Slatkine, et al. v. Grand Conseil of the Canton of Geneva [Switzerland] [March 28, 2007]
Ivan Slatkine and others sued the Grand Conseil of the Canton of Geneva regarding the constitutionality of a popular initiative titled “Second-hand smoke and health.” The initiative highlights the hazards linked to second-hand smoke and the need to protect the staff of public establishments as well as the persons frequenting them. The legislative commission of the Grand Conseil (Commission) declared the initiative to be unconstitutional in part because it sought an outright ban of smoking in all public places. The Commission remedied the provision by carving out an exception for residential premises intended predominantly for private use. Slatkine and others filed a constitutional complaint, asking the court to find the ban unconstitutional as it is against worker protection and personal freedom.
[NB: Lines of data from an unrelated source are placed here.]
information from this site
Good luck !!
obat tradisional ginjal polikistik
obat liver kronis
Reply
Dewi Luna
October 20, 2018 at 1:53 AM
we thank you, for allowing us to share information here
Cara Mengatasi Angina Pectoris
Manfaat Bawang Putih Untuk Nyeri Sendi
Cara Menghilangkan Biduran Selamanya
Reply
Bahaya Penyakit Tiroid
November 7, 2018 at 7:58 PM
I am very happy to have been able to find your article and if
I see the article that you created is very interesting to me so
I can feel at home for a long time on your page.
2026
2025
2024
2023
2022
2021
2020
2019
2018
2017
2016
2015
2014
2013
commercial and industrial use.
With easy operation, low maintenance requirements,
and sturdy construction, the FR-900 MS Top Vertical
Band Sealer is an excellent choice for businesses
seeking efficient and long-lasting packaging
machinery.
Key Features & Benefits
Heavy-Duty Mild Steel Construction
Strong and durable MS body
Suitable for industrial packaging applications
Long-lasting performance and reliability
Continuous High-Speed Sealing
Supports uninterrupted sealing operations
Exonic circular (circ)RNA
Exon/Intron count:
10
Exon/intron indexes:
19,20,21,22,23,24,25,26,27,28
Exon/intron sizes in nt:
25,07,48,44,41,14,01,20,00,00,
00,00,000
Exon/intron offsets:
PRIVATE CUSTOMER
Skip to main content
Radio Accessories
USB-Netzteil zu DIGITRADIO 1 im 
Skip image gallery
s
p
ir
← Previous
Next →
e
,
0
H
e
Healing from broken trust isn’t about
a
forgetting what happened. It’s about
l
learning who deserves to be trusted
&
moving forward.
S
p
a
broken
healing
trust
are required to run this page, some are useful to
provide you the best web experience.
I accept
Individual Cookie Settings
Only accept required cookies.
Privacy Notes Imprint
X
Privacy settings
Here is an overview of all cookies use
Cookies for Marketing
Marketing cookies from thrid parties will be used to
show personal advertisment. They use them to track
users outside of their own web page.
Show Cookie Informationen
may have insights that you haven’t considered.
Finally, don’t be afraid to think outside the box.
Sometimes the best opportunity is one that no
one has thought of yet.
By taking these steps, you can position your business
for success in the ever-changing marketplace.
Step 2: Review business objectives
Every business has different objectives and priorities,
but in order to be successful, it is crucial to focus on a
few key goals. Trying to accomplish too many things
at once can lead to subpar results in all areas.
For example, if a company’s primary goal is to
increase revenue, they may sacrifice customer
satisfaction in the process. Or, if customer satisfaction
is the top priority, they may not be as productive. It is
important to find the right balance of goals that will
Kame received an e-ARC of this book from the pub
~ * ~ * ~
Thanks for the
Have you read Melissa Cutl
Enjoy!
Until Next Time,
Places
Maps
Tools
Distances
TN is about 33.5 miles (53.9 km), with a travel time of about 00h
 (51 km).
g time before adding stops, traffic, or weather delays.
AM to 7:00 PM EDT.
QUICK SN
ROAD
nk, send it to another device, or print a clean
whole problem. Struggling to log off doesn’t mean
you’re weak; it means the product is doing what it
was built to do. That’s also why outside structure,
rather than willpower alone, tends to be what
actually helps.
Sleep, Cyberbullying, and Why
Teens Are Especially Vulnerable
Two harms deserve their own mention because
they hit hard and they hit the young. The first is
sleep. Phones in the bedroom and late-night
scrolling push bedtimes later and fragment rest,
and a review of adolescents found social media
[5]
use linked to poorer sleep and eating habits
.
They also argued that the Commission’s exception was against the intent of the authors. The Court explained that the exception did not distort the authors’ intentions because it maintained the prohibition of smoking in nearly all public places. Further, the Court dismissed the argument that the exception is contrary to superior law or infringes on personal freedom. Notably, the Court cited Article 8 of the World Health Organization’s Framework Convention on Tobacco Control (FCTC), which calls for smoke-free public places. The Court stated that as soon as the Treaty was ratified, recognition of the harmful effects of tobacco smoke will constitute an international obligation for Switzerland. The Court upheld the provision.